I am sorry if my post made you feel bored. But please don’t unsubscribe. What kind of post do you want to see on this platform? I am sure people can reach a common ground my mutual discussion.
This article seems to be written by ChatGPT. Confirmed human author.
If you are indeed a real human, I am sorry. May I ask why you think Cinnamon is better for tech-savvy moms than something like KDE Plasma or Gnome? Do you think desktop environments more similar to Microsoft Windows are better for moms?
Don’t get me wrong, I love Cinnamon DE, it is my second favorite DE (Xfce is my favorite). But I would think something like KDE Plasma is probably a bit closer to the Microsoft Windows user experience.
I am a real human but I read my post again and I can see why. I made some changes based on the feedback because it does seem like an ad (but I can assure everyone that it is not).
Gnome needs a bunch of extensions to make it look like Windows. I know KDE does a better job, and that Windows 11 might just be a rip off of KDE. However, most of the best apps are based on GTK and not QT. So for myself, I’ve been using Cinnamon for years.

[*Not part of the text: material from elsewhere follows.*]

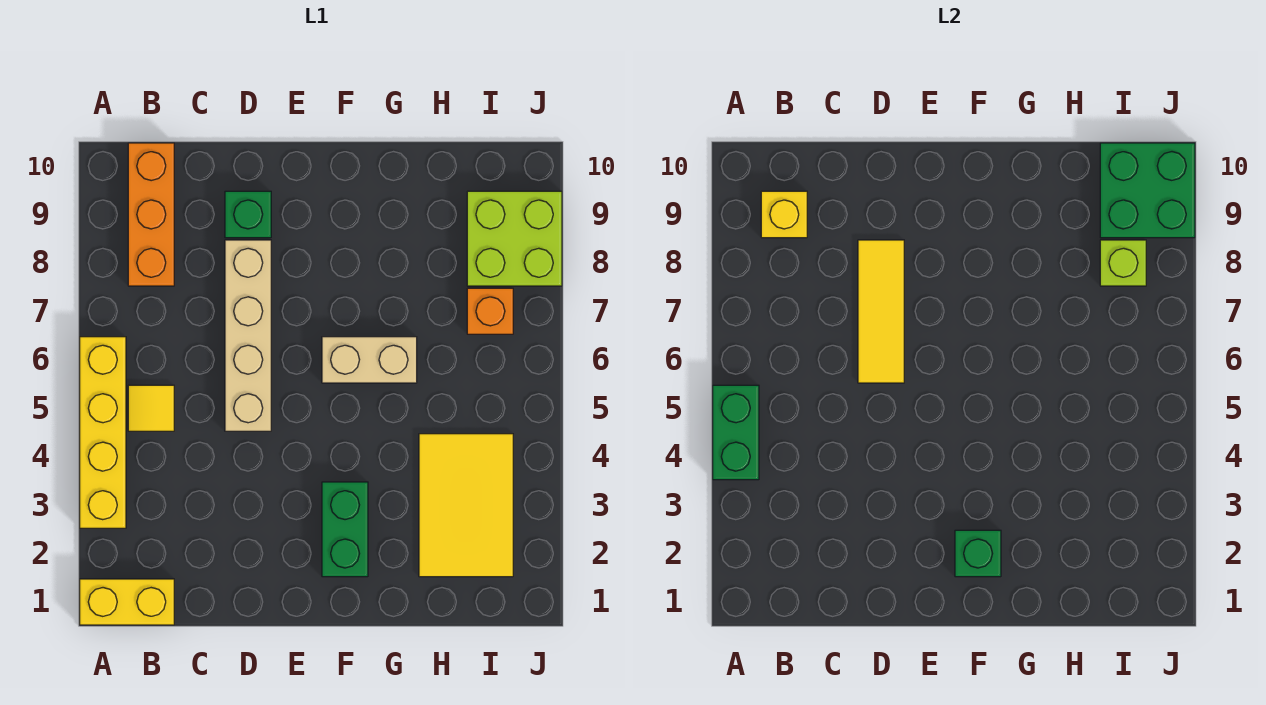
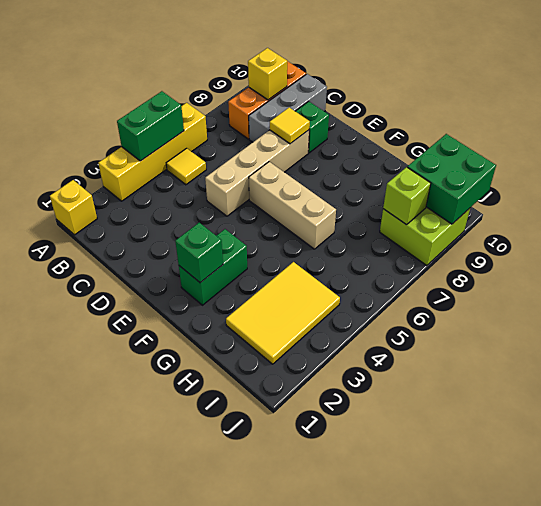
yellow 1x2 brick [80,579,174,625] -> yellow 1x1 brick [50,180,97,235]
none -> grey 1x3 brick [249,74,327,142]
yellow 1x3 tile [858,240,904,383] -> yellow 1x1 tile [270,108,310,144]
tan 1x2 brick [322,337,417,383] -> tan 1x3 brick [249,162,336,249]
orange 1x1 brick [467,288,513,334] -> none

I let my daughter try all three anyway and she actually liked Cinnamon the most.
I added some of this to my blog article so that future readers can get more background.
However, most of the best apps are based on GTK and not QT.
Yes, I couldn’t agree more. Qt is nice, I use it in my professional work. But for me personally, Gtk is the best toolkit, and this is largely because it is programmed in C, not C++. Also, Gtk has the GObject Introspection framework which allows for other programming languages to connect to the Gtk libraries, so you can code Gtk apps in pretty much whatever language you like best.
I like fedora but I’m really loving opensuse tumbleweed on both my desktop and laptop. I have Nvidia rtx cards and support is just a few mouse clicks post-image. I get better FPS now than I did in Windows 11.
Your GPU has a dedicated ASIC that can do the encoding simultaneously. On NVIDIA (not relevant in this case) that would be your NVENC encoder.
AMD and Intel have their own ASIC IP blocks that do encode/decode that’s part of the GPU “SoC” but wouldn’t consume GPU compute resources (eg CUs). That’s how you see people already using GPU encode with obs (non-AV1 codecs) while gaming, and really that’s how people like me using Sunshine/Parsec for the host PC for “remote” gaming (mostly for remoting into a Windows machine for the 1 game that cannot be run on Linux nor a VM due to anti-cheat). The only GPU resources you’re using are PCIe bandwidth and perhaps some VRAM usage? But I wouldn’t call it just dumping it from the CPU to the GPU, you have an ASIC that mitigates the brunt of the workload and AV1 with Sunshine has been amazing, can’t imagine now using it for recording my gameplay vids will hopefully be better than H264 (due to lower bitrates and hence smaller file sizes).
IF you want Steam, THEN please consider every variant in the official Ubuntu family.
Steam-support told me in their system, iirc in early 2023, that they ONLY support the Ubuntu family ( directly ).
As Linus Torvalds noted, it isn’t possible to release software that is going to work on all distros.
Even glibc has been broken by one, in that talk of his, and it wasn’t a niche distro, either, iirc.
Pick which subset you CAN afford to support, and do not add to that subset until you’re rolling in money, from your linux-customerbase.
( slight sarcasm on the last line, but business is business: destroying-resources costs, and if there is no benefit, it isn’t sane to continue doing it. )
Decide which capabilities/functions/apps you NEED, and then don’t even consider distros that break your required-set on you.